Now interrupts which not sure related or not or maybe I misunderstood your question. so arm has banked registers at least for non-cortex-m cores. but in general when an interrupt/exception occurs if the exception handler needs to use any resources/registers that are in use by the foreground task then that handler needs to preserve those on the stack in such a way that the foreground task that was interrupted had no idea this happened since interrupts in general can often occur between any two instructions, so you need to even go so far as to preserve the flags that were set by the instruction before the one you interrupted.
So apply that to arm, you have to look at which architecture you are using and see where it describes the interrupt process what registers you have to preserve and which ones you dont, which stack pointer is used, etc (something you have to setup well ahead of your first exceptions, if you are using an arm with separate interrupt stack and forground stacks).

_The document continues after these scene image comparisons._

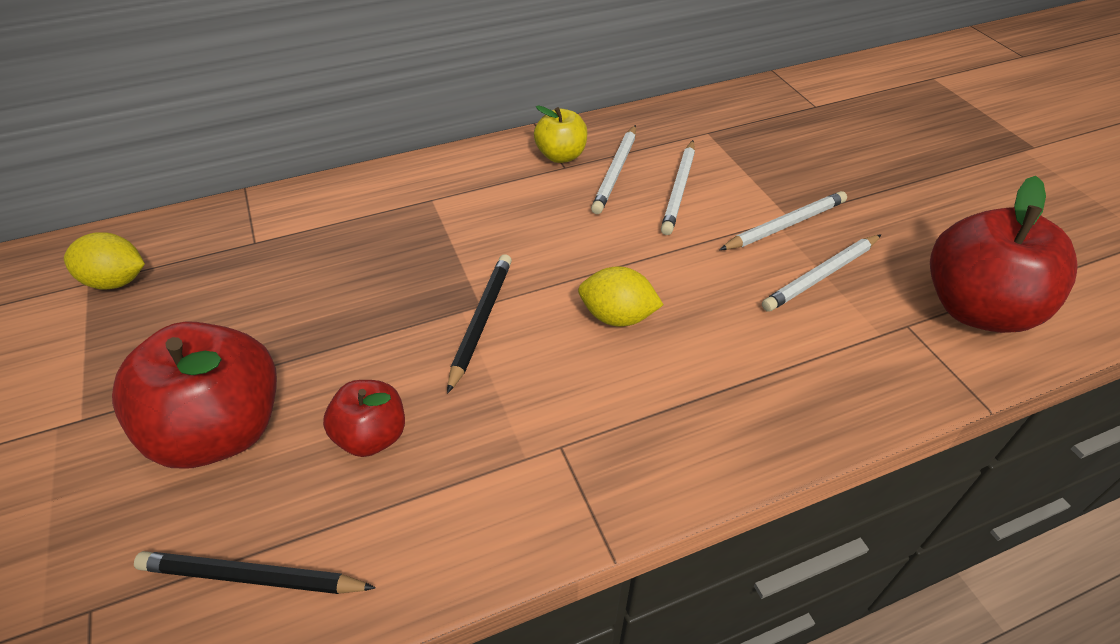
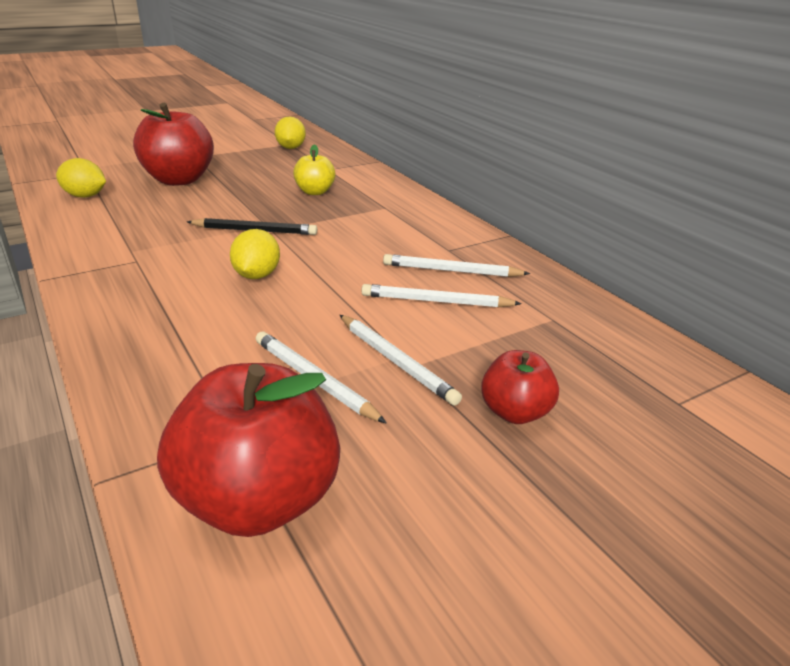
camera: 80 degrees right, 15 degrees down
black pencil [134,551,376,594] -> yellow lemon [56,158,106,198]
red apple [323,380,405,457] -> red apple moved to [481,350,559,424]
yellow apple [534,105,587,163] -> yellow apple moved to [293,144,336,195]

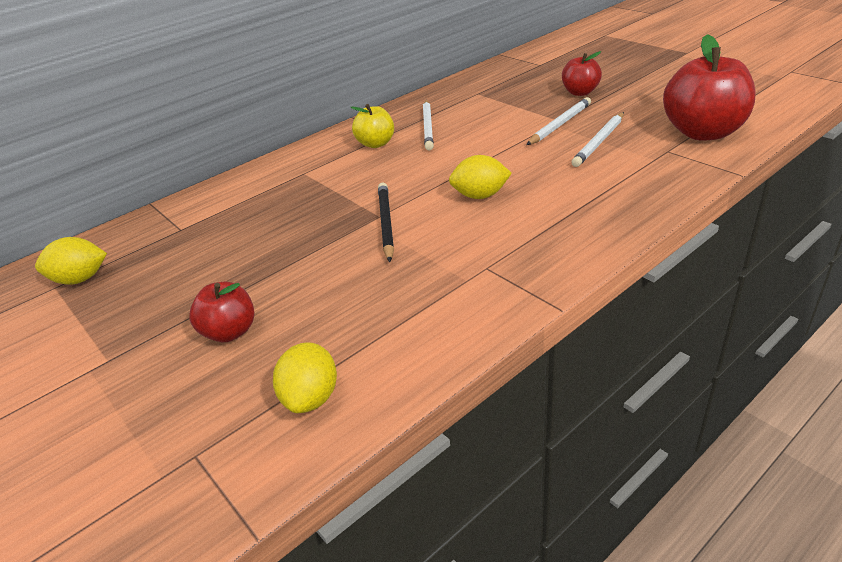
camera: 95 degrees left, 5 degrees up
red apple [133,103,214,186] -> red apple [189,282,254,342], size x0.54
yellow apple [293,144,336,195] -> yellow apple moved to [350,104,394,148]
white pencil [361,284,522,308] -> none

The cortex-m is designed to do some/all of that work for you it has one stack basically and on interrupt it pushes all the registers on the stack for you so you can simply have a C compiled function just run as a handler and the hardware cleans up after you (from a preserved register perspective). Some other processors families do something like this for you, they might have a return from interrupt instruction separate from a return instruction, one is there because on interrupt the hardware saves the flags and return address but for a simple call you dont need the flags preserved.
The arm is a lot more flexible than some other instruction sets, some others you may not have any instructions that allow you to branch to an address in any register you want you may have a limitation. You might be limited on what register you use as a stack pointer or the stack pointer itself is not accessible as a general purpose register. by convention the sp is 13 in the arm, they allow the pseudo instruction of push and pop which translates into the proper ldmia r13!{blah} and stmdb r13!,{blah} but you could pick your own (if not using a compiler that follows the convention or can change an open source compiler to use a different stack pointer register). the arm doesnt prevent that. the magic of the link register r14 is nothing more than a branch link or branch link exchange automatically modifies r14, but the instruction set allows you to use basically any register to branch/return for normal function calls. The arm has just enough general purpose registers to encourage compilers to do register based parameter passing vs stack only. Some processors lean toward stack only parameter passing and have designed their return address instructions to be strictly stack based avoiding a return register all together and a rule to have to save that if nesting functions.
All of these approaches have pros and cons, in the case of arm register passing was desireable and a register based return address too, but for nesting functions you have to preserve the return address at each nesting level to not get lost. Likewise for interrupts you have to put things back they way you found them as well as be able to get back to where you interrupted the foreground.